WASHINGTON (Reuters) - U.S. employment returned to its pre-recession peak in May with a solid pace of hiring that offered confirmation the economy has snapped back from a winter slump.

Nonfarm payrolls increased 217,000 last month, the Labor Department said on Friday, in line with market expectations. Data for March and April was revised to show 6,000 fewer jobs created than previously reported.

"This was a very solid report with no obvious warts to detract from the underlying message of sustained improvement in economic activity," said Millan Mulraine, deputy chief economist at TD Securities in New York.

May marked a fourth straight month of job gains above 200,000, a stretch last witnessed in January 2000, even though it also was a slowdown from the 282,000 jobs created in April, when hiring was still bouncing back from a winter lull.

The nation finally recouped the 8.7 million jobs lost during the recession, with 8.8 million more people working now than at the trough in February 2010. But the working age population has since increased 10.6 million while 12.8 million Americans have dropped out of the labor force.

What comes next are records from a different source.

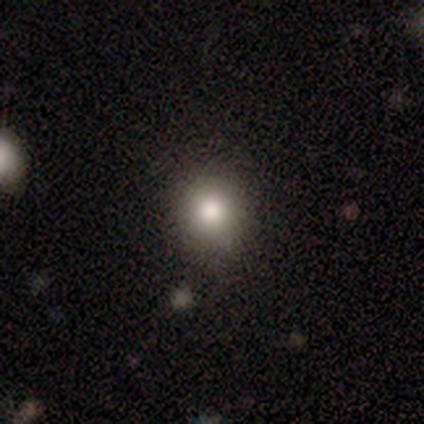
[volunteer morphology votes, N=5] Q: Smooth or featured?
A: smooth (80%); runner-up: featured or disk (20%)
Q: How rounded?
A: round (75%); runner-up: in between (25%)
Q: Merging?
A: none (80%); runner-up: minor disturbance (20%)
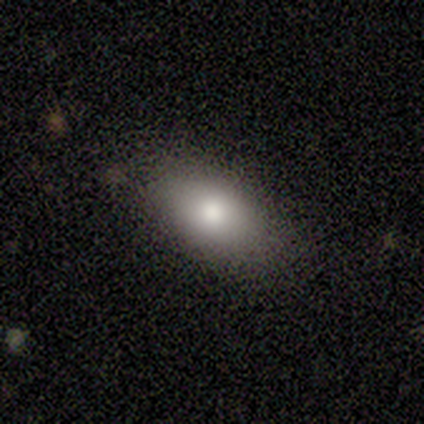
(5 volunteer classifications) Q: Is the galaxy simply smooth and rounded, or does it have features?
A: smooth — 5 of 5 (100%).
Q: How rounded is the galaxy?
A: in between — 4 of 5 (80%).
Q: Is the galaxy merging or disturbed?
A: none — 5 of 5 (100%).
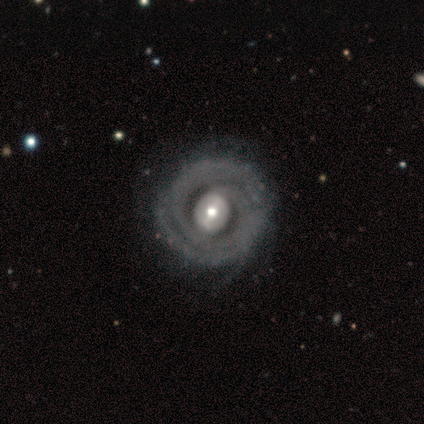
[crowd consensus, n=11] Smooth or featured? 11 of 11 (100%) said featured or disk. Edge-on disk? 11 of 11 (100%) said no. Bar? 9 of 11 (82%) said weak. Spiral arms? 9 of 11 (82%) said yes. Spiral winding? 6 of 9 (67%) said tight. Spiral arm count? 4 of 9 (44%) said 2. Bulge size? 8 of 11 (73%) said moderate. Merging? 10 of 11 (91%) said none.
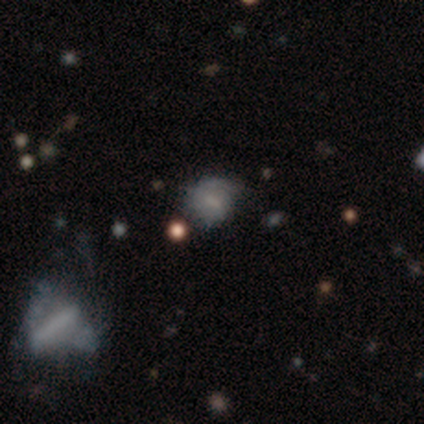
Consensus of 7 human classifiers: Overall: smooth (71%). How rounded: round (60%; in between 40%). Merging: none (71%).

The upbeat jobs report hoisted U.S. stocks to record highs. U.S. Treasury debt prices slipped, while the dollar was little changed against a basket of currencies.

ECONOMY GAINING TRACTION

The pace of hiring adds to data from automobile sales to services and factory sector activity that have suggested the economy will grow at a pace of more than 3.0 percent this quarter after shrinking at a 1.0 percent rate in the first three months of the year.

Other data on Friday showed consumer credit in April recorded its largest advance since November 2001, a sign households were feeling more secure in taking on debt.

Last month, the unemployment rate held steady at a 5-1/2 year low of 6.3 percent as some Americans who had given up the search for work resumed the hunt.

A measure of underemployment fell to its lowest level since October 2008. The gauge, which includes people who want a job but have given up searching and those working part-time because they cannot find full-time jobs, fell to 12.2 percent.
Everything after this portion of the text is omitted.